→ HOW TO COMPLETE THIS TASK
The pictures are to be dropped, and the records below are to be restated word for word.

Circuit design text data
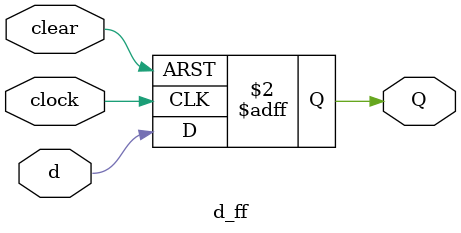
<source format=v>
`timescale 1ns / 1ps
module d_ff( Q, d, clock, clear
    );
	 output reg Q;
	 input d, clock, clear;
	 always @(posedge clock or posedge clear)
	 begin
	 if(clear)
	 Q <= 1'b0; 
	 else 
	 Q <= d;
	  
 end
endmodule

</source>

→ SOLUTION FOR THIS TASK
<source format=v>
`timescale 1ns / 1ps
module d_ff( Q, d, clock, clear
    );
	 output reg Q;
	 input d, clock, clear;
	 always @(posedge clock or posedge clear)
	 begin
	 if(clear)
	 Q <= 1'b0; 
	 else 
	 Q <= d;
	  
 end
endmodule

</source>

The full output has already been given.